- _Task requirements_
Lay out everything in the listing from the line containing "Detect every instance" down to the end of the listing as a Markdown table with the columns Number and Entry, one row per line and blank lines omitted. Leave the pictures out of the table.
=== Records shown ===
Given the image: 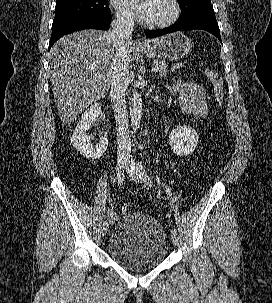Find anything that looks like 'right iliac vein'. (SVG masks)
<instances>
[{"label": "right iliac vein", "instance_id": "right-iliac-vein-1", "mask_svg": "<svg viewBox=\"0 0 272 303\" xmlns=\"http://www.w3.org/2000/svg\"><path fill=\"white\" fill-rule=\"evenodd\" d=\"M126 164H127V160L123 156H120L117 160V165H116L117 172L118 173L123 172V169L126 167ZM108 228H109L108 224L103 225V228H102L103 235H105L107 233Z\"/></svg>", "mask_w": 272, "mask_h": 303}]
</instances>
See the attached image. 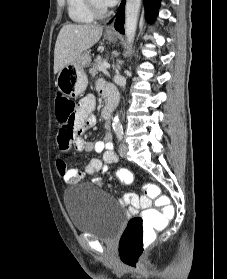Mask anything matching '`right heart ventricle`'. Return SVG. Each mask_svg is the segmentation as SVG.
<instances>
[{"mask_svg": "<svg viewBox=\"0 0 227 279\" xmlns=\"http://www.w3.org/2000/svg\"><path fill=\"white\" fill-rule=\"evenodd\" d=\"M67 8L70 19L76 23L88 24L94 20L84 0H67Z\"/></svg>", "mask_w": 227, "mask_h": 279, "instance_id": "obj_1", "label": "right heart ventricle"}]
</instances>
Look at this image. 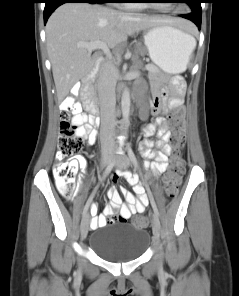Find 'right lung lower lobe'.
<instances>
[{"label": "right lung lower lobe", "instance_id": "right-lung-lower-lobe-1", "mask_svg": "<svg viewBox=\"0 0 239 296\" xmlns=\"http://www.w3.org/2000/svg\"><path fill=\"white\" fill-rule=\"evenodd\" d=\"M44 24H46L51 13L63 3H106L100 0H45Z\"/></svg>", "mask_w": 239, "mask_h": 296}]
</instances>
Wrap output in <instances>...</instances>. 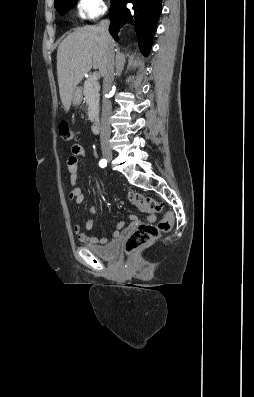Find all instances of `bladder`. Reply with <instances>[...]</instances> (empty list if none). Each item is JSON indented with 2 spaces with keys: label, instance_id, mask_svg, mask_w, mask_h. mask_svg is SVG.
I'll list each match as a JSON object with an SVG mask.
<instances>
[{
  "label": "bladder",
  "instance_id": "31cf9c89",
  "mask_svg": "<svg viewBox=\"0 0 254 397\" xmlns=\"http://www.w3.org/2000/svg\"><path fill=\"white\" fill-rule=\"evenodd\" d=\"M88 249L99 258L111 260L118 256L120 243L119 241H111L101 246H88Z\"/></svg>",
  "mask_w": 254,
  "mask_h": 397
}]
</instances>
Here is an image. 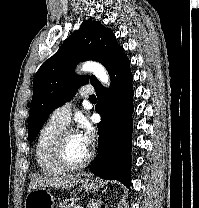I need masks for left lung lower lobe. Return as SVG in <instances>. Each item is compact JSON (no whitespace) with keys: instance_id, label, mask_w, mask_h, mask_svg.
<instances>
[{"instance_id":"left-lung-lower-lobe-1","label":"left lung lower lobe","mask_w":199,"mask_h":208,"mask_svg":"<svg viewBox=\"0 0 199 208\" xmlns=\"http://www.w3.org/2000/svg\"><path fill=\"white\" fill-rule=\"evenodd\" d=\"M109 75V89L101 84L95 87L98 97L96 111L102 118L98 124L99 152L90 169L103 179L118 180L129 187L134 94L129 59L123 58Z\"/></svg>"}]
</instances>
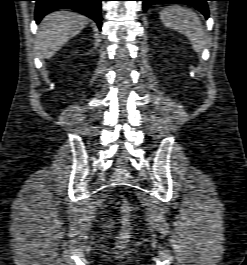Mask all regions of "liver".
<instances>
[{"label": "liver", "instance_id": "1", "mask_svg": "<svg viewBox=\"0 0 247 265\" xmlns=\"http://www.w3.org/2000/svg\"><path fill=\"white\" fill-rule=\"evenodd\" d=\"M88 19L69 10H59L48 14L40 23L36 49L42 59L51 58L71 38L86 25Z\"/></svg>", "mask_w": 247, "mask_h": 265}]
</instances>
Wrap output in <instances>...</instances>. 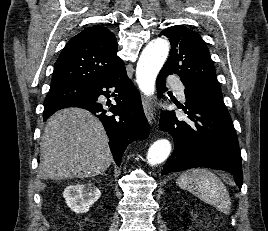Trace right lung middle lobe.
<instances>
[{
    "label": "right lung middle lobe",
    "instance_id": "obj_1",
    "mask_svg": "<svg viewBox=\"0 0 268 231\" xmlns=\"http://www.w3.org/2000/svg\"><path fill=\"white\" fill-rule=\"evenodd\" d=\"M88 95V88L85 86L60 84L51 85L50 90L46 96L44 104L70 101L74 99H82Z\"/></svg>",
    "mask_w": 268,
    "mask_h": 231
}]
</instances>
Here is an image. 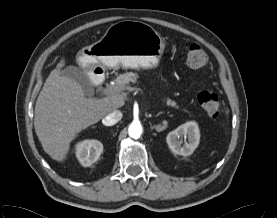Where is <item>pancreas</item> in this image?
<instances>
[{
  "label": "pancreas",
  "mask_w": 277,
  "mask_h": 218,
  "mask_svg": "<svg viewBox=\"0 0 277 218\" xmlns=\"http://www.w3.org/2000/svg\"><path fill=\"white\" fill-rule=\"evenodd\" d=\"M138 78V74L133 72H126L123 74H120L115 79V85L112 86L114 89H116V92H120L124 89L132 90L130 87V83L135 84ZM163 102H165L168 106L178 108V105L175 101L171 100L170 98L163 99Z\"/></svg>",
  "instance_id": "pancreas-1"
}]
</instances>
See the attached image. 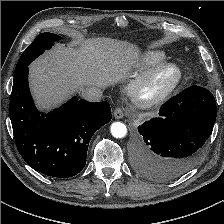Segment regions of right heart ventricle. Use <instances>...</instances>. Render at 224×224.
<instances>
[{
  "label": "right heart ventricle",
  "mask_w": 224,
  "mask_h": 224,
  "mask_svg": "<svg viewBox=\"0 0 224 224\" xmlns=\"http://www.w3.org/2000/svg\"><path fill=\"white\" fill-rule=\"evenodd\" d=\"M167 56L162 51L150 50L145 52L138 62V70L140 72L145 71L157 64L164 62Z\"/></svg>",
  "instance_id": "obj_1"
}]
</instances>
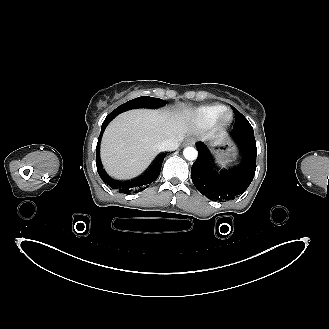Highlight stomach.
<instances>
[{"mask_svg": "<svg viewBox=\"0 0 329 329\" xmlns=\"http://www.w3.org/2000/svg\"><path fill=\"white\" fill-rule=\"evenodd\" d=\"M212 154L221 166H226L236 160L237 152L235 148L226 141L215 144Z\"/></svg>", "mask_w": 329, "mask_h": 329, "instance_id": "0dacf381", "label": "stomach"}]
</instances>
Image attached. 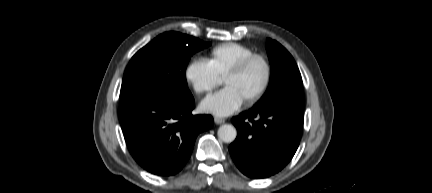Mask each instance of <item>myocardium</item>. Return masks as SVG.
<instances>
[{
	"mask_svg": "<svg viewBox=\"0 0 432 193\" xmlns=\"http://www.w3.org/2000/svg\"><path fill=\"white\" fill-rule=\"evenodd\" d=\"M261 64L264 68V78L262 85L260 89L254 93L253 95L249 96V98L246 100L247 104L251 105L259 101L267 92L271 80H272V66L268 59V57L264 54H254L250 57H248L235 71L228 74L226 77V80H230L232 78L240 76L242 73H244L246 70H248L253 64Z\"/></svg>",
	"mask_w": 432,
	"mask_h": 193,
	"instance_id": "f54148a6",
	"label": "myocardium"
}]
</instances>
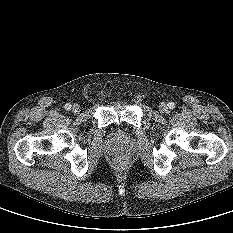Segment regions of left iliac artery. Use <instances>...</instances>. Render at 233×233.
I'll list each match as a JSON object with an SVG mask.
<instances>
[{
	"instance_id": "1",
	"label": "left iliac artery",
	"mask_w": 233,
	"mask_h": 233,
	"mask_svg": "<svg viewBox=\"0 0 233 233\" xmlns=\"http://www.w3.org/2000/svg\"><path fill=\"white\" fill-rule=\"evenodd\" d=\"M167 106L169 107V109L175 108V104L173 102H169Z\"/></svg>"
}]
</instances>
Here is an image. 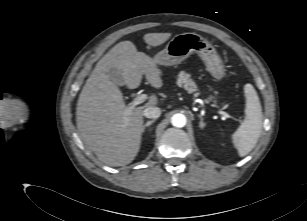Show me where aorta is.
<instances>
[{"label": "aorta", "instance_id": "762f6f07", "mask_svg": "<svg viewBox=\"0 0 307 221\" xmlns=\"http://www.w3.org/2000/svg\"><path fill=\"white\" fill-rule=\"evenodd\" d=\"M171 123L175 127H184L186 125V117L181 113L174 114L171 117Z\"/></svg>", "mask_w": 307, "mask_h": 221}]
</instances>
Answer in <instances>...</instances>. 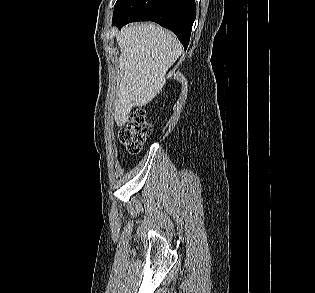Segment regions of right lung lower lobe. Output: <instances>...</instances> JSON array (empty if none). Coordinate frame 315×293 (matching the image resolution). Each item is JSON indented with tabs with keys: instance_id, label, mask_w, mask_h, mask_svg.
<instances>
[{
	"instance_id": "obj_1",
	"label": "right lung lower lobe",
	"mask_w": 315,
	"mask_h": 293,
	"mask_svg": "<svg viewBox=\"0 0 315 293\" xmlns=\"http://www.w3.org/2000/svg\"><path fill=\"white\" fill-rule=\"evenodd\" d=\"M196 18L195 0H117L113 24L154 21L173 31L187 48Z\"/></svg>"
}]
</instances>
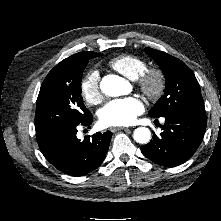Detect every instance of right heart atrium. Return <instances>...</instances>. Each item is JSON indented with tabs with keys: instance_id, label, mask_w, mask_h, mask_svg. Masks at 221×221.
Returning <instances> with one entry per match:
<instances>
[{
	"instance_id": "right-heart-atrium-1",
	"label": "right heart atrium",
	"mask_w": 221,
	"mask_h": 221,
	"mask_svg": "<svg viewBox=\"0 0 221 221\" xmlns=\"http://www.w3.org/2000/svg\"><path fill=\"white\" fill-rule=\"evenodd\" d=\"M80 92L90 105L99 104L103 99V93L100 87V76L98 71L90 70L82 79L80 84Z\"/></svg>"
}]
</instances>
===
- _Answer_
| Number | Entry |
|---|---|
| 1 | Detect every instance of right heart atrium. Return <instances>...</instances>. Each item is JSON indented with tabs with keys: instance_id, label, mask_w, mask_h, mask_svg. Masks at 221×221. |
| 2 | Returning <instances> with one entry per match: |
| 3 | <instances> |
| 4 | [{ |
| 5 | 	"instance_id": "right-heart-atrium-1", |
| 6 | 	"label": "right heart atrium", |
| 7 | 	"mask_w": 221, |
| 8 | 	"mask_h": 221, |
| 9 | 	"mask_svg": "<svg viewBox=\"0 0 221 221\" xmlns=\"http://www.w3.org/2000/svg\"><path fill=\"white\" fill-rule=\"evenodd\" d=\"M80 92L90 105L99 104L103 99V93L100 87V76L98 71L90 70L82 79L80 84Z\"/></svg>" |
| 10 | }] |
| 11 | </instances> |